It’s time to move to private cameras in Williamsport

In recent weeks in Williamsport, privately owned cameras have been used in the apprehension of violent criminal suspects.

We can point to two incidents in January alone in which city police credited the use of cameras in tracking down perpetrators and making arrests.

One of those involved a robbery at knifepoint at a local store. That robbery was caught on the store’s surveillance camera.

The other involved a homicide.
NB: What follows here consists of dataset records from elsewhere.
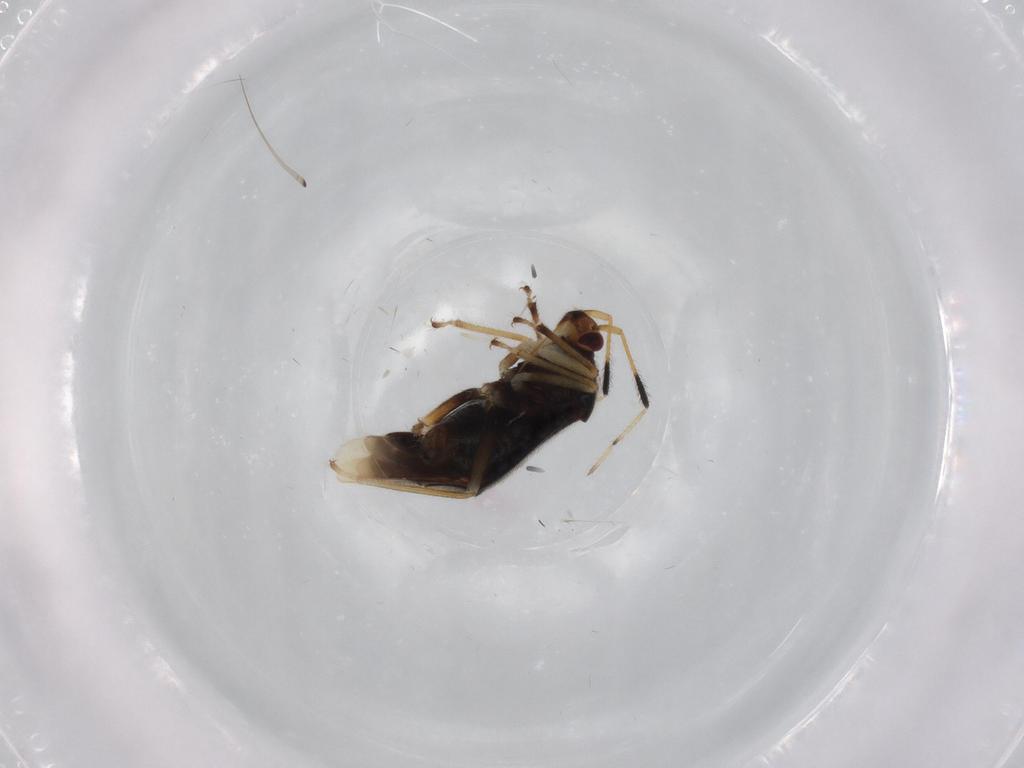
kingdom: Animalia
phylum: Arthropoda
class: Insecta
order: Hemiptera
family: Miridae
That crime was solved after the victim was found coming from an apartment on another camera at the apartment complex.

These two incidents show that the cameras are, indeed, a great tool for law enforcement, but they do not need to be operated or maintained by local government to help.

Let’s go back a decade.

Surveillance cameras that were placed in city parks earlier in this decade were fraught with skepticism, from their $500,000 pricetag to their limited results.
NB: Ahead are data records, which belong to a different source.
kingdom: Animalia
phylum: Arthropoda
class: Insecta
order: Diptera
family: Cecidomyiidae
About two years ago, it was proposed that the city move the cameras to streets in high-crime areas, but City Council restricted the publicly funded cameras’ use to parks, and a report of their use was requested.

That report never came about, and few results have been shown for the city’s investment of half a million dollars.

More recently, council has had other priorities that, in our view, seem to need the tax money much more than cameras in public parks.

Let’s talk about the message that countless police administrations have put out over the years: The public are the eyes and ears of police, that private citizens are the most valuable asset in curbing crime.

It seems privately owned cameras are that extra set of eyes that allow everyone to sleep a little more peacefully at night.